How to get a Thin Controller

  1. Refactor reusable functionalities that can apply to multiple types of output to ActionFilters. Consequence: Less repetitive code, thinner Controller actions, quicker future development

  2. Refactor reusable functionalities that apply to a specific type of output to a custom ActionResult. Consequence: Less repetitive code, thinner Controller actions, quicker future development

  3. Leverage ModelBinders to bind your input values to complex objects that are injected into your Controller action. Consequence: You don't need to handle the actual HTTP input (RouteData, Form values, querystring parameters) at all in your controller. You can also handle data validation in your model binder.

  4. Implement Dependency Injection via a custom ControllerFactory. Consequence: You don't need to construct services in your Controller.

  5. Refactor single Controllers with an excessive amount of Controller actions into multiple Controllers. Consequences: Your code becomes more maintainable.

  6. Move your static helper methods to static classes. Consequence: Your methods become reusable by multiple controllers and you have less bloated code in the Controller, so it is easier to maintain and make changes to your app.

Other Notes

Plenty of open source resources exist to help accomplish these tasks. I definitely suggest looking into the MvcContrib project. They have a FluentController base class that was designed with building thin Controllers in mind. Also, I upvoted Darin because the video he recommended is helpful, so check it out

1
awrigley On

No way should there be that much code in your controller. I suspect you haven't separated your concerns.
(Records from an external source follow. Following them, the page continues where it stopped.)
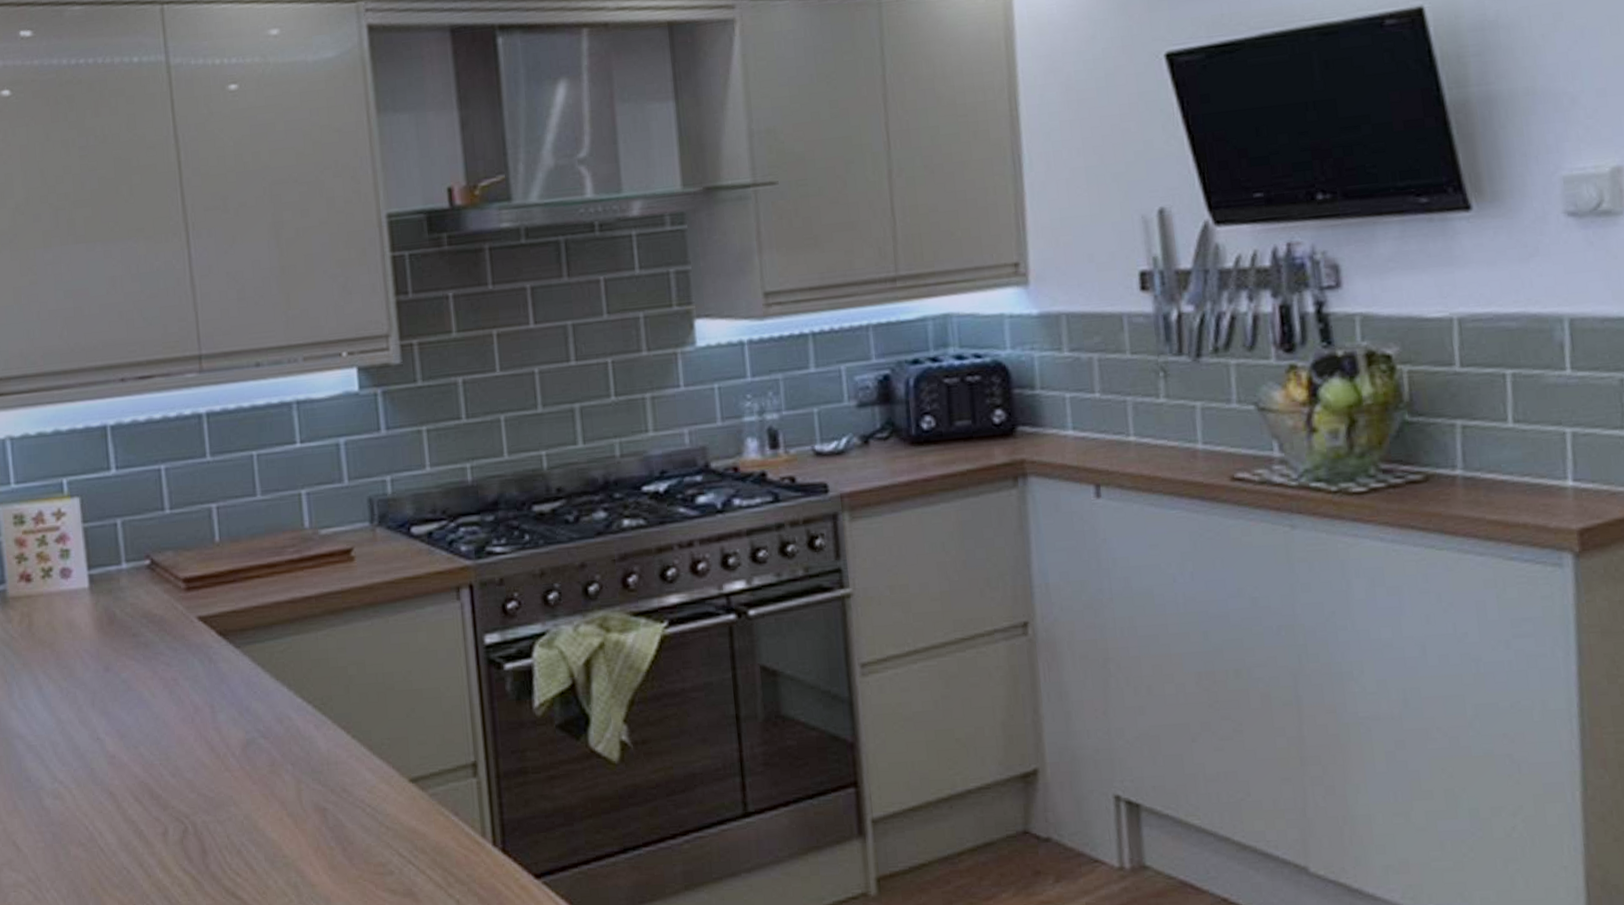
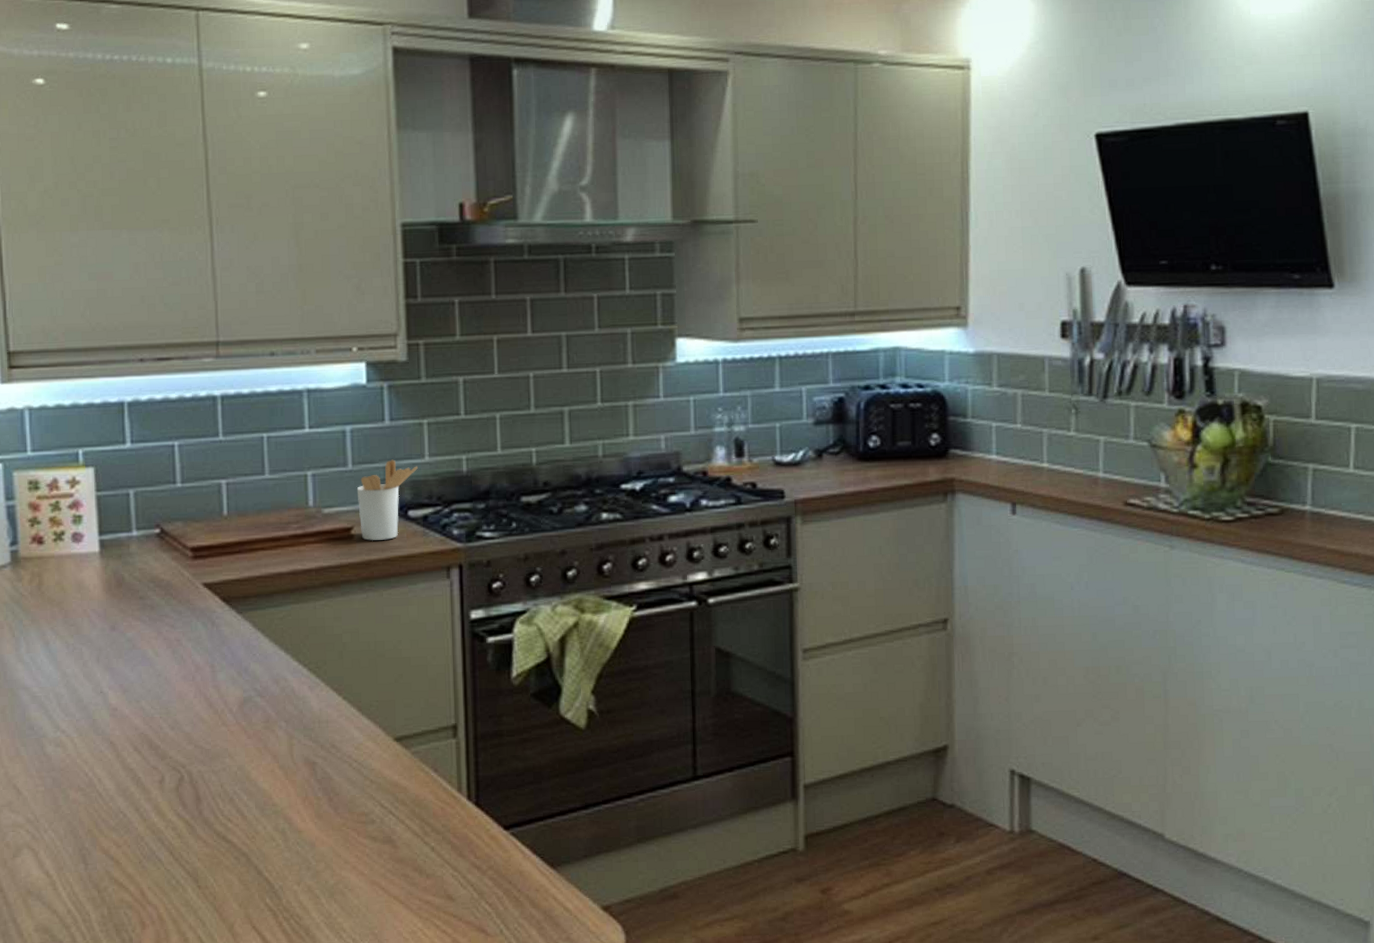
utensil holder: none [354,472,419,562] -> present [356,459,418,541]

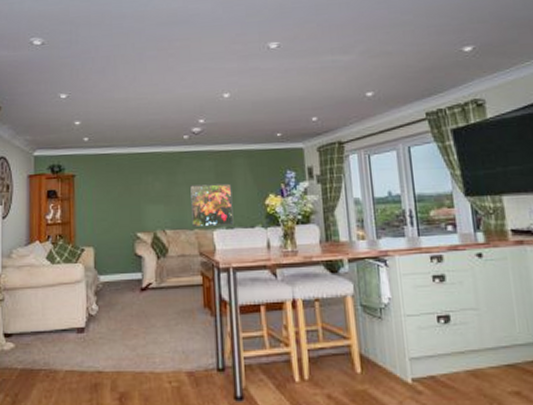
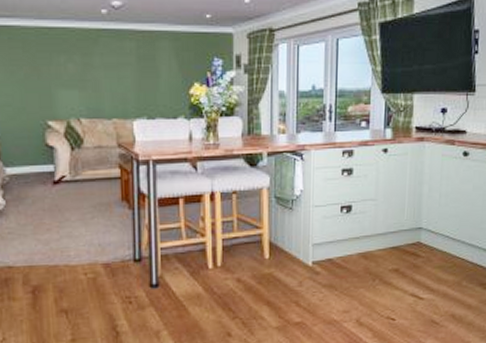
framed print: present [190,183,234,228] -> none [109,69,156,117]

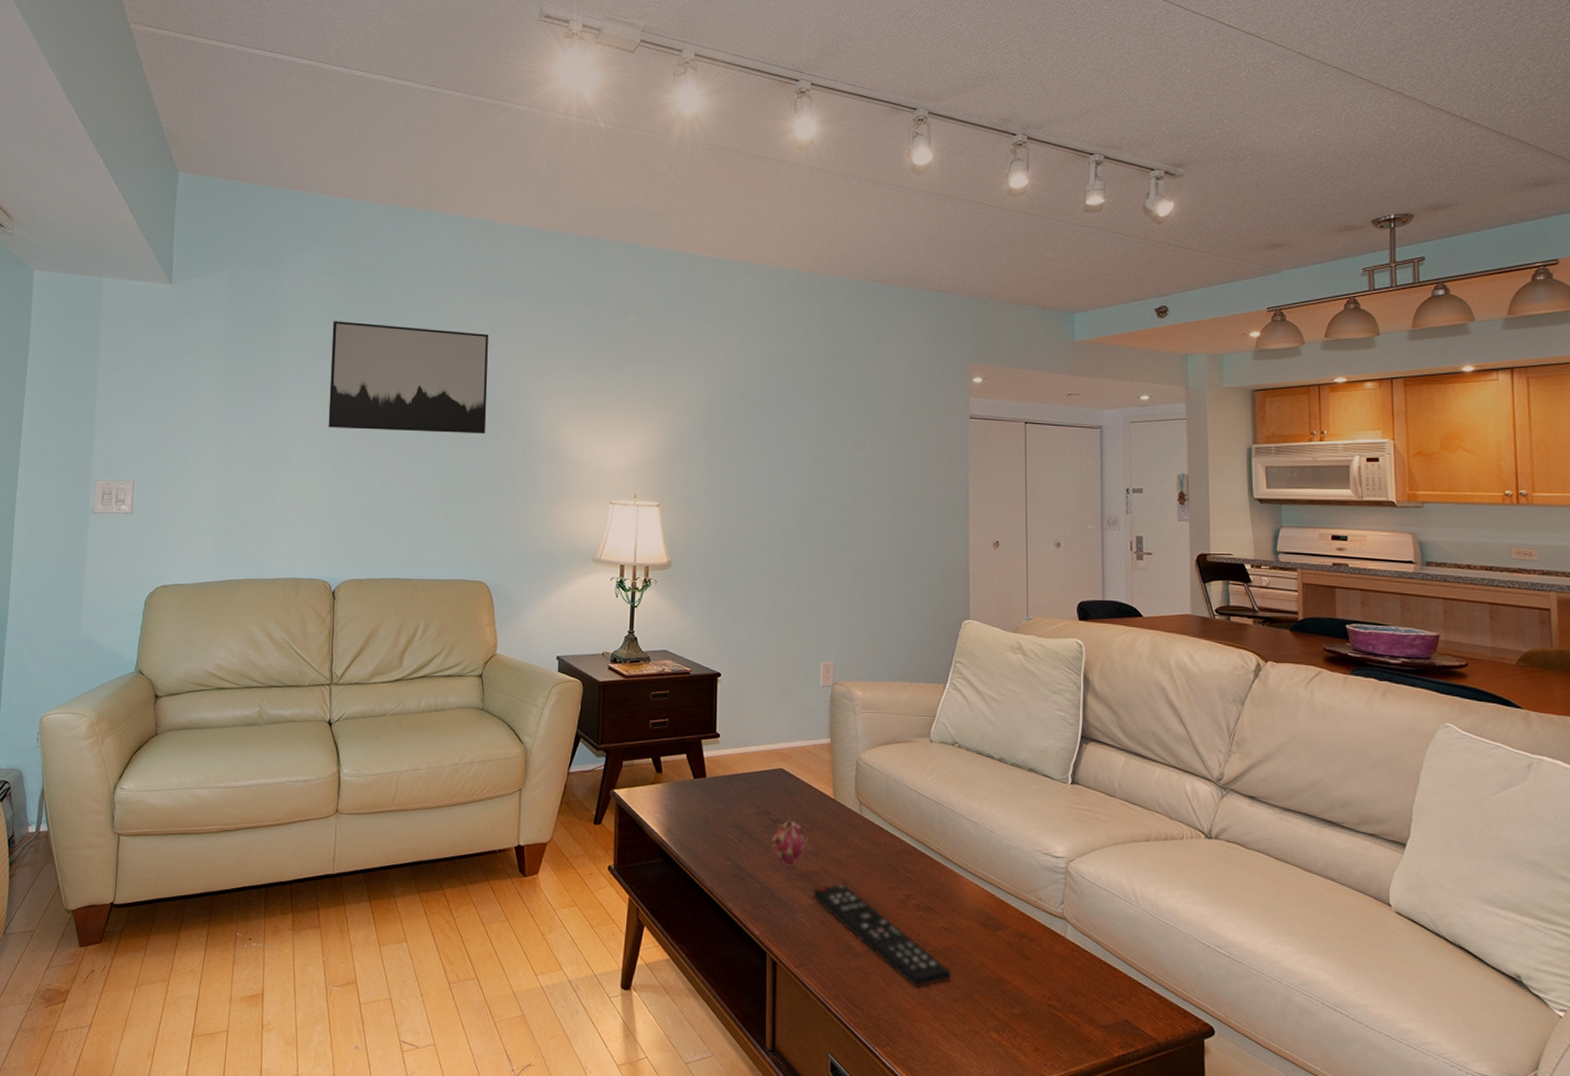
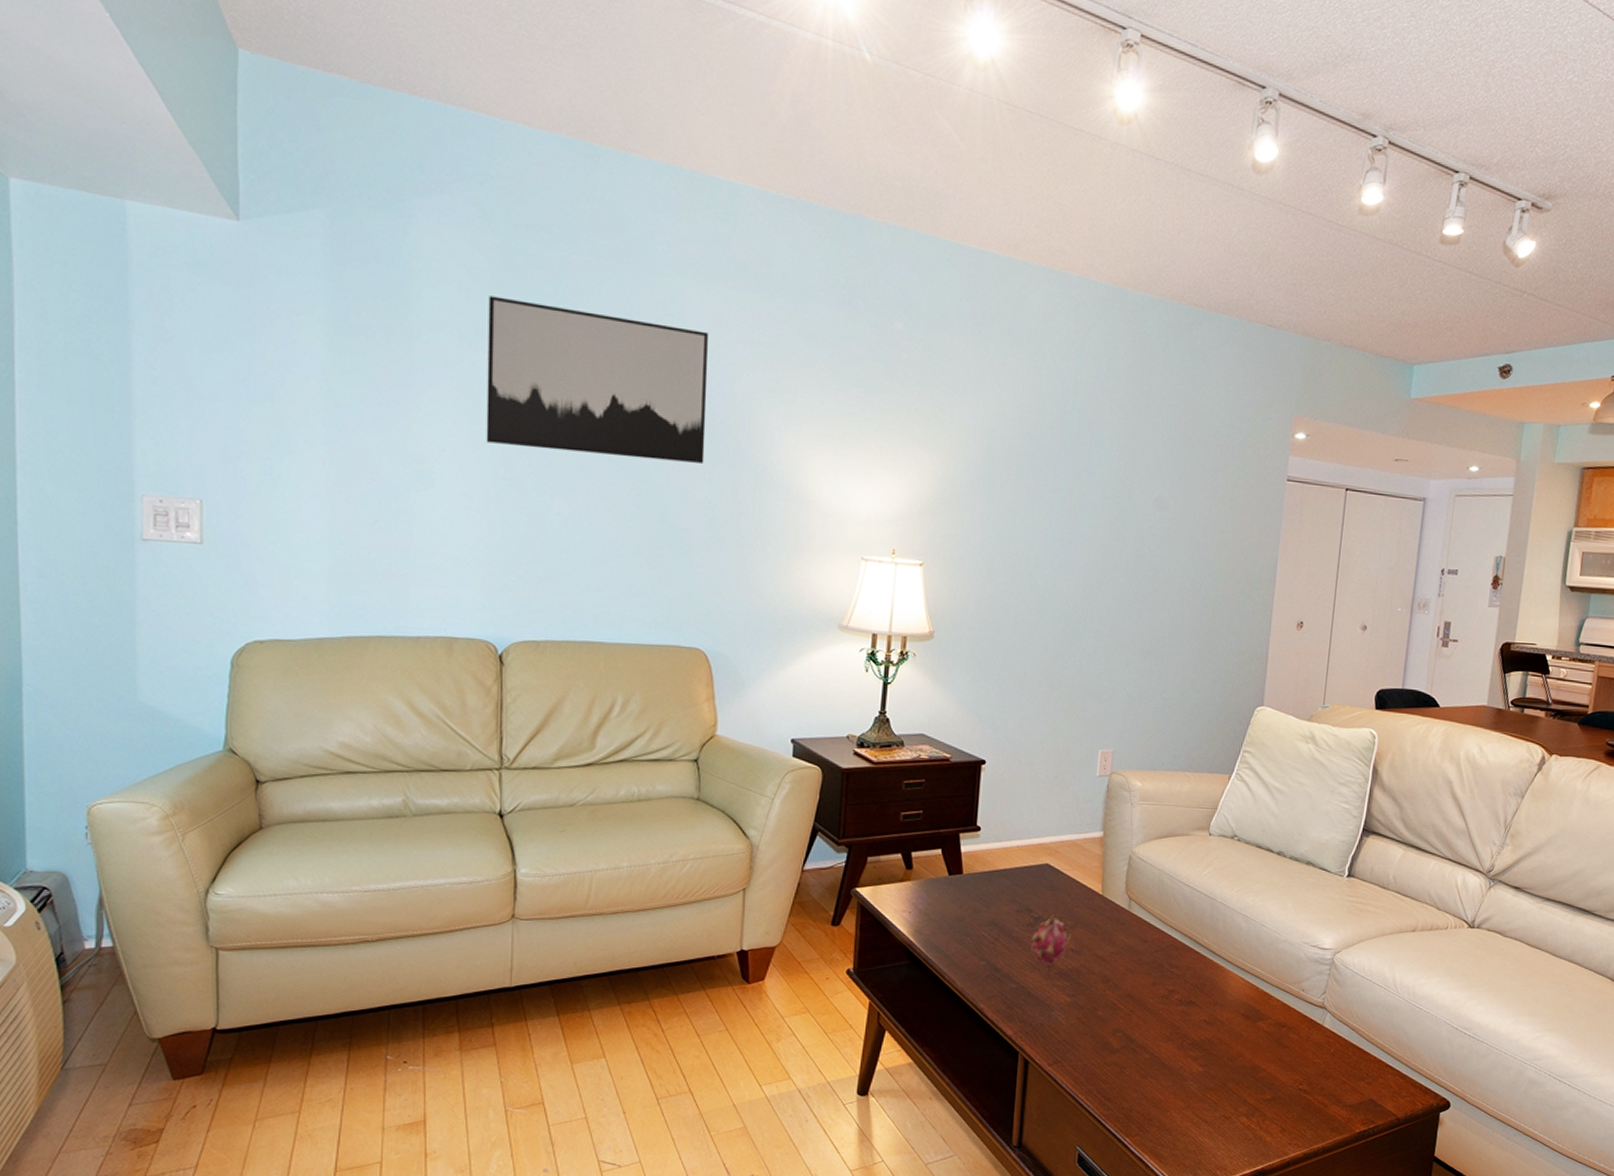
remote control: present [814,883,951,987] -> none [1073,981,1207,1079]

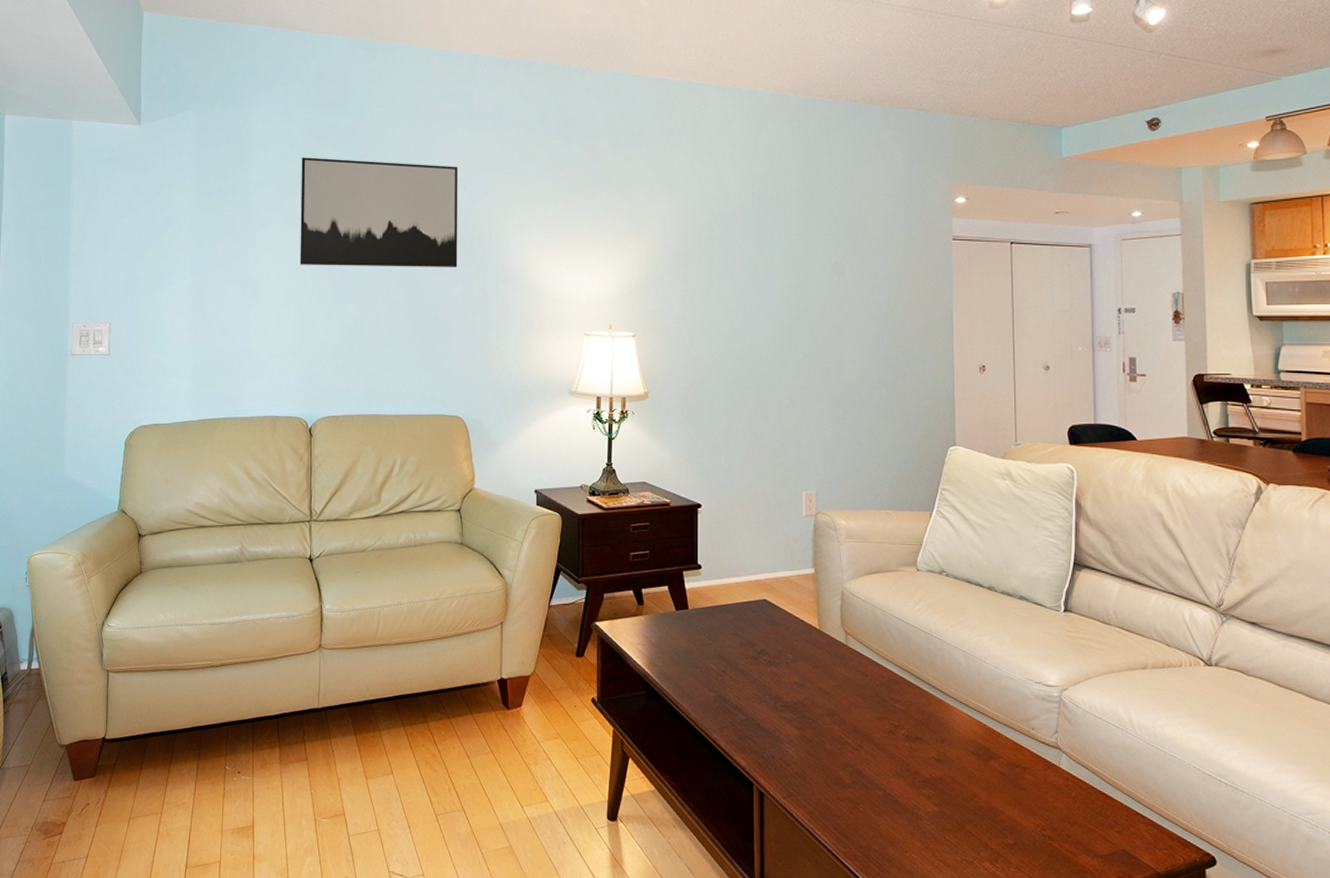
fruit: present [1030,913,1071,966] -> none [755,647,793,698]

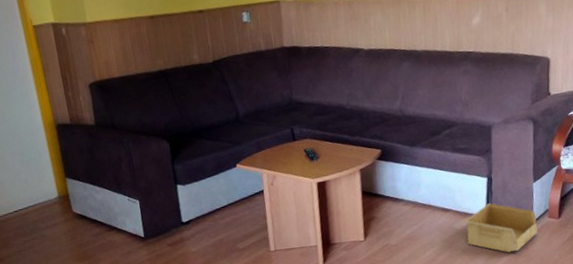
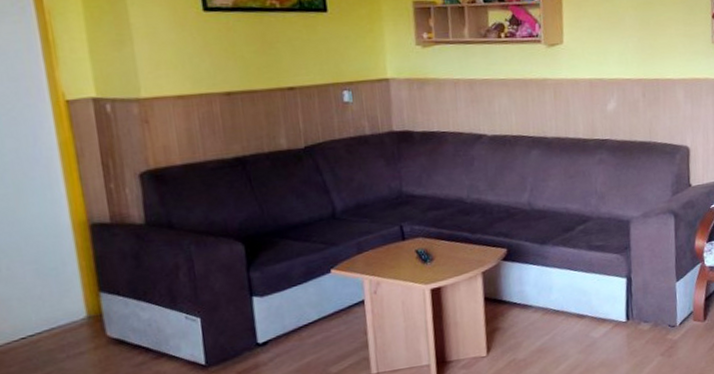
storage bin: present [465,203,537,253] -> none [603,306,682,362]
I would have a look and a think at the answer to this SO question:

ASP.NET MVC Patterns

In short:

  1. Put the complexity into Service classes that perform a clear cut purpose, ie, to deliver what the controller needs.

  2. The controller should just have the application logic, ie, it should just be acting as a kind of air traffic, uhmm, controller, sending requests this way and that based on app logic. That is pretty much its function in a nutshell. Other stuff doesn't belong in a controller.

My controllers look like:

[Authorize(Roles="Admin, Tutor, Pupil")]
public partial class CourseController : Controller
{
    ICourseDisplayService service;
    public CourseController(ICourseDisplayService service)
    {
        this.service = service;
    }

    public virtual ActionResult Browse(int CourseId, string PupilName, string TutorName)
    {
        service.Initialize(CourseId, 1, PupilName, TutorName, User);
        service.CurrentStepOrder = service.ActiveStepIndex;
        if (Request.IsAjaxRequest())
        {
            return PartialView(MVC.Courses.Course.Views._Display, service.ViewModel);
        }
        else
        {
            return View(MVC.Courses.Course.Views.Display, service.ViewModel);
        }
    }

note the service instantiation in the controller's constructor and the calls to service in the actions.